Our sources of income (loss) and income tax provision (benefit) are as follows (in thousands):

 

      Years ended  
      December 31,  
      2015     2014  
  Income (loss) before income taxes:                
  U.S.   $ 3,552     $ 8,760  
  Non-U.S.     (6,263 )     (1,335 )
  Total income (loss) before income taxes   $ (2,711 )   $ 7,425  
  Provision (benefit) for taxes:                
  Current:                
  Federal   $     $  
  State     33       58  
  Non-U.S.            
  Total current     33       58  
  Deferred:                
  Federal            
  State     (18 )     2  
  Non-U.S.            
  Total deferred     (18 )     2  
  Total income tax expense (benefit)   $ 15     $ 60  
  Effective income tax rate     (0.6 )%     0.8  

 

As a result of the Merger discussed in Note 1, and the subsequent issuance of 3,000 shares of Legacy Education Alliance, Inc. common stock, as of December 31, 2014, Tigrent Inc. owned slightly less than 80% of the Company. Tigrent Inc. is, therefore, no longer considered part of the affiliated group as defined in IRC §1504 and can no longer be included in the Company’s consolidated income tax returns filed for subsequent tax years. At December 31, 2014, the tax attributes of Tigrent Inc., including its attributable portion of the consolidated net operating loss carryovers determined pursuant to Reg. §1.1502-21, were separate attributes realizable only by Tigrent Inc. The value of these tax attributes and the corresponding valuation allowance were approximately $1.3 million. During the year ended December 31, 2015, we decreased the valuation allowance by $672 thousand.

 

The difference between the tax provision at the statutory federal income tax rate and the tax provision attributable to income (loss) from continuing operations before income taxes is as follows (in thousands):

 

      Years ended  
      December 31,  
        2015       2014  
  Computed expected federal tax expense   $ (949 )   $ 2,599  
  Decrease in valuation allowance     (672 )     (4,320 )
  State income net of federal benefit     203       376  
  Non-U.S. income taxed at different rates     848       172  
  Uncertain tax positions expense     (27 )     2  
  Foreign exchange adjustment     411       360  
  Foreign tax rate adjustment     180       847  
  Other     21       24  
  Income tax expense (benefit)   $ 15     $ 60  

 

Deferred income tax assets and liabilities reflect the net tax effects of (i) temporary differences between the carrying amount of assets and liabilities for financial reporting purposes and the amounts for income tax purposes and (ii) operating loss carryforwards. The tax effects of significant components of our deferred tax assets and liabilities are as follows (in thousands):

 

      As of December 31,  
      2015     2014  
  Deferred tax assets:                
  Net operating losses   $ 5,703     $ 4,827  
  Accrued compensation, bonuses, severance     336       75  
  Allowance for bad debt     46       36  
  Intangible amortization     104       152  
  Impaired assets     240       240  
  Accrued expenses     29       32  
  Deferred revenue     2,712       4,308  
  Depreciation     241       260  
  Tax credits     97       97  
  Valuation allowance     (7,196 )     (7,868 )

● **WHAT THIS EXERCISE ASKS**
A) In the income tax note, why can Tigrent Inc. no longer be included in the Company's consolidated income tax returns? Answer in one to three sentences.
B) Retype the stretch of the income tax note from "The difference between" through "(672 )     (4,320 )".
C) According to the income tax note, by how much was the valuation allowance decreased during the year ended December 31, 2015?

● **GIVEN INFORMATION**
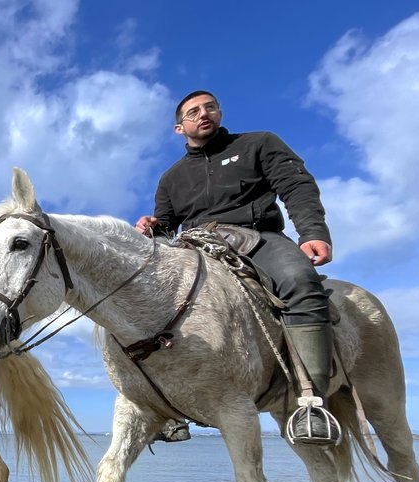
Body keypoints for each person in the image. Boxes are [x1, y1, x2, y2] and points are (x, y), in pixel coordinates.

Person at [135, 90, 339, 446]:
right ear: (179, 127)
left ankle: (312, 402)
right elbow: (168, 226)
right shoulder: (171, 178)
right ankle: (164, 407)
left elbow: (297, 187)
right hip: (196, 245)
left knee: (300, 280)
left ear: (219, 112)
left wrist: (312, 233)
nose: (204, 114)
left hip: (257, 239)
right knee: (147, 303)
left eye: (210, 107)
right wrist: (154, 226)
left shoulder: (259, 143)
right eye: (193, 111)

● **SOLUTION SET**
A) After the Merger and the issuance of 3,000 shares of Legacy Education Alliance, Inc. common stock, Tigrent Inc. owned slightly less than 80% of the Company as of December 31, 2014. As a result, it is no longer considered part of the affiliated group as defined in IRC §1504. It therefore cannot be included in the consolidated returns for later tax years.

B)
The difference between the tax provision at the statutory federal income tax rate and the tax provision attributable to income (loss) from continuing operations before income taxes is as follows (in thousands):

 

      Years ended  
      December 31,  
        2015       2014  
  Computed expected federal tax expense   $ (949 )   $ 2,599  
  Decrease in valuation allowance     (672 )     (4,320 )

C) By $672 thousand.